YOUR GOAL:
Each record below is to be restated word for word.

EXERCISE INPUT:
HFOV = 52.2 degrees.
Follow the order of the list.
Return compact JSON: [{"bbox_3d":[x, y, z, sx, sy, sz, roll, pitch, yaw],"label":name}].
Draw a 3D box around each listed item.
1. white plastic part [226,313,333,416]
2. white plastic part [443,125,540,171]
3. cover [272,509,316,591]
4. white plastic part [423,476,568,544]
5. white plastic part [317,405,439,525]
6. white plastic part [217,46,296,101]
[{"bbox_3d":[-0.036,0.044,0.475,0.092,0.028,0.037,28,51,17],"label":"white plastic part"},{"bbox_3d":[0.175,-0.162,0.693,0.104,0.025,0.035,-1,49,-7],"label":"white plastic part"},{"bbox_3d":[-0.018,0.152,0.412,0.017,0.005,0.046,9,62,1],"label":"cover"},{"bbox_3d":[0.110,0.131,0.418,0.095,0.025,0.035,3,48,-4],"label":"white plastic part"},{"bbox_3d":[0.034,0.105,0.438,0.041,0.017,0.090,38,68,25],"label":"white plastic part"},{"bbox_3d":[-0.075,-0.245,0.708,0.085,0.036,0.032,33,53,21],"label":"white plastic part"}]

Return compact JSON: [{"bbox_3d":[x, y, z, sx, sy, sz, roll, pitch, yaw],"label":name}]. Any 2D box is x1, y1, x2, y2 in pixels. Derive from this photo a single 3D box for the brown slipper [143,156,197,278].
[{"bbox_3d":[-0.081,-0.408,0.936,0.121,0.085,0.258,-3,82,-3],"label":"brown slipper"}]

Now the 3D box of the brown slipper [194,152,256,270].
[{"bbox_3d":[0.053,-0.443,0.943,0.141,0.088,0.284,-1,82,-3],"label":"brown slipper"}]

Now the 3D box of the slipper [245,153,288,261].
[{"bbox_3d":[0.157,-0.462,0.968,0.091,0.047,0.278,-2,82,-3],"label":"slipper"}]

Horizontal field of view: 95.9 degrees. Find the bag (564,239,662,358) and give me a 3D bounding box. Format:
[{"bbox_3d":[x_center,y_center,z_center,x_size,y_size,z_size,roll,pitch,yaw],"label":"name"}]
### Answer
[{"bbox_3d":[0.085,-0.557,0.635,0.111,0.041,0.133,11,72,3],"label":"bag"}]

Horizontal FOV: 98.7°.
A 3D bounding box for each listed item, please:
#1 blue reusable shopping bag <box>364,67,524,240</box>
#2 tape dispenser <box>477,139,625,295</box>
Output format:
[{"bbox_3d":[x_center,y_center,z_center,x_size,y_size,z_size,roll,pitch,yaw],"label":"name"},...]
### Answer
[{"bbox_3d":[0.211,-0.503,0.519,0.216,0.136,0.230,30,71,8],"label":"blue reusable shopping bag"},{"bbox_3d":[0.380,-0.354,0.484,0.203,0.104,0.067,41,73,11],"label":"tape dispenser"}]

RESPONSE:
HFOV = 52.2 degrees.
Follow the order of the list.
Return compact JSON: [{"bbox_3d":[x, y, z, sx, sy, sz, roll, pitch, yaw],"label":name}].
Draw a 3D box around each listed item.
1. white plastic part [226,313,333,416]
2. white plastic part [443,125,540,171]
3. cover [272,509,316,591]
4. white plastic part [423,476,568,544]
5. white plastic part [317,405,439,525]
6. white plastic part [217,46,296,101]
[{"bbox_3d":[-0.036,0.044,0.475,0.092,0.028,0.037,28,51,17],"label":"white plastic part"},{"bbox_3d":[0.175,-0.162,0.693,0.104,0.025,0.035,-1,49,-7],"label":"white plastic part"},{"bbox_3d":[-0.018,0.152,0.412,0.017,0.005,0.046,9,62,1],"label":"cover"},{"bbox_3d":[0.110,0.131,0.418,0.095,0.025,0.035,3,48,-4],"label":"white plastic part"},{"bbox_3d":[0.034,0.105,0.438,0.041,0.017,0.090,38,68,25],"label":"white plastic part"},{"bbox_3d":[-0.075,-0.245,0.708,0.085,0.036,0.032,33,53,21],"label":"white plastic part"}]

Return compact JSON: [{"bbox_3d":[x, y, z, sx, sy, sz, roll, pitch, yaw],"label":name}]. Any 2D box is x1, y1, x2, y2 in pixels. Derive from this photo a single 3D box for the brown slipper [143,156,197,278].
[{"bbox_3d":[-0.081,-0.408,0.936,0.121,0.085,0.258,-3,82,-3],"label":"brown slipper"}]

Now the 3D box of the brown slipper [194,152,256,270].
[{"bbox_3d":[0.053,-0.443,0.943,0.141,0.088,0.284,-1,82,-3],"label":"brown slipper"}]

Now the 3D box of the slipper [245,153,288,261].
[{"bbox_3d":[0.157,-0.462,0.968,0.091,0.047,0.278,-2,82,-3],"label":"slipper"}]

Horizontal field of view: 95.9 degrees. Find the bag (564,239,662,358) and give me a 3D bounding box. Format:
[{"bbox_3d":[x_center,y_center,z_center,x_size,y_size,z_size,roll,pitch,yaw],"label":"name"}]
### Answer
[{"bbox_3d":[0.085,-0.557,0.635,0.111,0.041,0.133,11,72,3],"label":"bag"}]

Horizontal FOV: 98.7°.
A 3D bounding box for each listed item, please:
#1 blue reusable shopping bag <box>364,67,524,240</box>
#2 tape dispenser <box>477,139,625,295</box>
Output format:
[{"bbox_3d":[x_center,y_center,z_center,x_size,y_size,z_size,roll,pitch,yaw],"label":"name"},...]
### Answer
[{"bbox_3d":[0.211,-0.503,0.519,0.216,0.136,0.230,30,71,8],"label":"blue reusable shopping bag"},{"bbox_3d":[0.380,-0.354,0.484,0.203,0.104,0.067,41,73,11],"label":"tape dispenser"}]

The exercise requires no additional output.